─── 本文抜粋 ───
【感情】諦めることのメリット

「諦めること」は逃げることとか、
戦意喪失することなどと
悪いことのように考えていませんか?

ですが、諦めることというのも、
実は悪いことではないどころか、
むしろ良いことだったりもするのです。

今回はそんな
「諦めることは悪いことどころか、
 良い方向に働くこともあるよ!」

なんてお話をしていこうと思います。

なぜ諦めることが悪いと思われているのか?

バブルの時代の話が出てくると、決まって
「俺が若かった頃は朝まで飲んでから出社が当たり前だった」
なんて話が出てきて、
「だからお前ももっと頑張れ!」
的なことを言われます。

当時の人達はエネルギッシュで
また、「耐えることが美徳だった」でした。

耐えることが美徳だったからこそ
途中で投げ出すのはかっこ悪く、
「決めたなら最後までやるべき」
「諦めるなんてありえない」
というのが当たり前だったんですね。

ただ、それだけでなく、選択肢が少ないから、
もし諦めてしまったら選択肢がなくなってしまいます。

そのため、
「諦めることは悪いこと」
というのが一般的だったんです。

ですが、今は時代が変わりました。

選択肢が爆発的に増えた時代

僕たちはコンピュータの普及、
そして、インターネットの普及によって
選択肢が爆発的に増えた時代に生きています。

いまはブログで利益を出すこともできるし、
クラウドソーシングで仕事をもらうこともできるため、
個人で生きていくことも可能になりました。

関わりがなかった相手でも
SNSやZoomなどのビデオ通話などが
当たり前になったため、
会わずとも関係性を構築しやすくなりました。
───
> [課題の指示] 上にある、諦めることのメリットについての文章を、一字も変えずに全文抜き出すこと。
─── 提供データ ───
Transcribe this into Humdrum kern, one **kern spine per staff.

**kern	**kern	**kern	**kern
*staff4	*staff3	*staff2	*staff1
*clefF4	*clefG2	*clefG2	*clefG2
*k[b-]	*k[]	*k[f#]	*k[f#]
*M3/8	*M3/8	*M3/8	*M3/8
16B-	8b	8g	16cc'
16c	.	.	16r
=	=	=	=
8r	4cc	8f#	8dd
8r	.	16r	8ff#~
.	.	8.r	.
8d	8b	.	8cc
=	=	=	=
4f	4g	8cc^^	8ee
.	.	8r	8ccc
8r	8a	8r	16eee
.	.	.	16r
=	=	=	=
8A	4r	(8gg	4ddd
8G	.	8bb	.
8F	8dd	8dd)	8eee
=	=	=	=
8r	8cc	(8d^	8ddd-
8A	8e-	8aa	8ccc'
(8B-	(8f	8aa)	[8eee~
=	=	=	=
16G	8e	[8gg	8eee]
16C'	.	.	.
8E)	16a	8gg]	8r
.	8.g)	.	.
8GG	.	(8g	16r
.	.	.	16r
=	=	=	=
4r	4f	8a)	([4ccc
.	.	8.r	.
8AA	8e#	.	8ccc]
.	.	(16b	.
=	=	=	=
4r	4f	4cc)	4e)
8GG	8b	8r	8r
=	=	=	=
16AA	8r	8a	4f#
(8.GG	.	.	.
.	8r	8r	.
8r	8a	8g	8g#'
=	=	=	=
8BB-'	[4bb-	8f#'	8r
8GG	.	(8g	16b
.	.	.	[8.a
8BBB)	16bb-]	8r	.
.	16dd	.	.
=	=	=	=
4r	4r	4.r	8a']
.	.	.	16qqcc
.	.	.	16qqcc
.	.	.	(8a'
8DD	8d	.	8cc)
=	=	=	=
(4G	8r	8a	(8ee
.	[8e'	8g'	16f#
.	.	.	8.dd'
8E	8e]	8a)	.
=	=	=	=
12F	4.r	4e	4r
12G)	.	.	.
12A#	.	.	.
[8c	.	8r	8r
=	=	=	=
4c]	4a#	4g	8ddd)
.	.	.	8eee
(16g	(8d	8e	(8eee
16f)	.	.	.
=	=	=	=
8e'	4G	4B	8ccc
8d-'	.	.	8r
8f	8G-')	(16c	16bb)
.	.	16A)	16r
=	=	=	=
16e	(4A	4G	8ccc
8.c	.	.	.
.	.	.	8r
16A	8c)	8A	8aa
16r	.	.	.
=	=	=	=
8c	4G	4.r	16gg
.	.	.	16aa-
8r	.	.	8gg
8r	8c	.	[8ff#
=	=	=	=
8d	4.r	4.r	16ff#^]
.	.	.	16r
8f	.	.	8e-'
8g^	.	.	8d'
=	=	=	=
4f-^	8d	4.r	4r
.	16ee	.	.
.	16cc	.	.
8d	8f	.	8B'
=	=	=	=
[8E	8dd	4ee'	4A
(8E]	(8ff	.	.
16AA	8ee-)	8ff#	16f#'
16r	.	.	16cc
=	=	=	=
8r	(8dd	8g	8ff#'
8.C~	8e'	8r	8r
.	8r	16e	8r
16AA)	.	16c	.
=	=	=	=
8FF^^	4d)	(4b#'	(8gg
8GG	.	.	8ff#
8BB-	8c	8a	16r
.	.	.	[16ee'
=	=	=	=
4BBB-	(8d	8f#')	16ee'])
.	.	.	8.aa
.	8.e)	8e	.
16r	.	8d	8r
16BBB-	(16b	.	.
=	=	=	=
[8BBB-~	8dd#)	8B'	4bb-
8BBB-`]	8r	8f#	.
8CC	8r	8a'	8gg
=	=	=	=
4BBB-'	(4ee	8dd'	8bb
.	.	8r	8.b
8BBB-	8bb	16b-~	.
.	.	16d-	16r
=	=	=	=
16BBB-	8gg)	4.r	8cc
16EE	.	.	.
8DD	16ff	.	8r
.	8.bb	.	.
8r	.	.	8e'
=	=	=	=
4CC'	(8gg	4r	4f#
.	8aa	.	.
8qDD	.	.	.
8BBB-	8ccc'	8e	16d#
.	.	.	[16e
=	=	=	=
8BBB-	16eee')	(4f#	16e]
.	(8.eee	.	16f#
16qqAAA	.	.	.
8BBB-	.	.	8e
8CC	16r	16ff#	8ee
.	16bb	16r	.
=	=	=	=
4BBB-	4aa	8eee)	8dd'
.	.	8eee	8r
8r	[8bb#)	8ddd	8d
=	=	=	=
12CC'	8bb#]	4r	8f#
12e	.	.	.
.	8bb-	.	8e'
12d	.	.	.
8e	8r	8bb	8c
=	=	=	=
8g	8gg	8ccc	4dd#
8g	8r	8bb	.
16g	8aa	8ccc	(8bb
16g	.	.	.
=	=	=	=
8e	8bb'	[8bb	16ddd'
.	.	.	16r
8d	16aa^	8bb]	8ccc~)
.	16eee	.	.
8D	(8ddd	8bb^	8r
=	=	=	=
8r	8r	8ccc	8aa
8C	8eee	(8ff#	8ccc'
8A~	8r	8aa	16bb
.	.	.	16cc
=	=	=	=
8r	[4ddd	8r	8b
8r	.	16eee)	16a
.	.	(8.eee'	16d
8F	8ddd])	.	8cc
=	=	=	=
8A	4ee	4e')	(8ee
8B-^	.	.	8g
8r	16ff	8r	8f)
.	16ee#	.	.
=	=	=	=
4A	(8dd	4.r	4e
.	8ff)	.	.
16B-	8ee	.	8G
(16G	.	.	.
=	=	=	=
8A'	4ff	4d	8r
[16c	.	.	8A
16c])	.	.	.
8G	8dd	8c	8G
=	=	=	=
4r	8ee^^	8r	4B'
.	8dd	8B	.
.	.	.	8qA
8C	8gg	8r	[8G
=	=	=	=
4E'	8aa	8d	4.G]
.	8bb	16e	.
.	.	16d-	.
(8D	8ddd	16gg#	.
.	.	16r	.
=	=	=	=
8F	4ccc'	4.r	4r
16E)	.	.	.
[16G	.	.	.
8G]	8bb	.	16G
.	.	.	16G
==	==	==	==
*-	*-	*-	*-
───
> [解答欄]
【感情】諦めることのメリット

「諦めること」は逃げることとか、
戦意喪失することなどと
悪いことのように考えていませんか?

ですが、諦めることというのも、
実は悪いことではないどころか、
むしろ良いことだったりもするのです。

今回はそんな
「諦めることは悪いことどころか、
 良い方向に働くこともあるよ!」

なんてお話をしていこうと思います。

なぜ諦めることが悪いと思われているのか?

バブルの時代の話が出てくると、決まって
「俺が若かった頃は朝まで飲んでから出社が当たり前だった」
なんて話が出てきて、
「だからお前ももっと頑張れ!」
的なことを言われます。

当時の人達はエネルギッシュで
また、「耐えることが美徳だった」でした。

耐えることが美徳だったからこそ
途中で投げ出すのはかっこ悪く、
「決めたなら最後までやるべき」
「諦めるなんてありえない」
というのが当たり前だったんですね。

ただ、それだけでなく、選択肢が少ないから、
もし諦めてしまったら選択肢がなくなってしまいます。

そのため、
「諦めることは悪いこと」
というのが一般的だったんです。

ですが、今は時代が変わりました。

選択肢が爆発的に増えた時代

僕たちはコンピュータの普及、
そして、インターネットの普及によって
選択肢が爆発的に増えた時代に生きています。

いまはブログで利益を出すこともできるし、
クラウドソーシングで仕事をもらうこともできるため、
個人で生きていくことも可能になりました。

関わりがなかった相手でも
SNSやZoomなどのビデオ通話などが
当たり前になったため、
会わずとも関係性を構築しやすくなりました。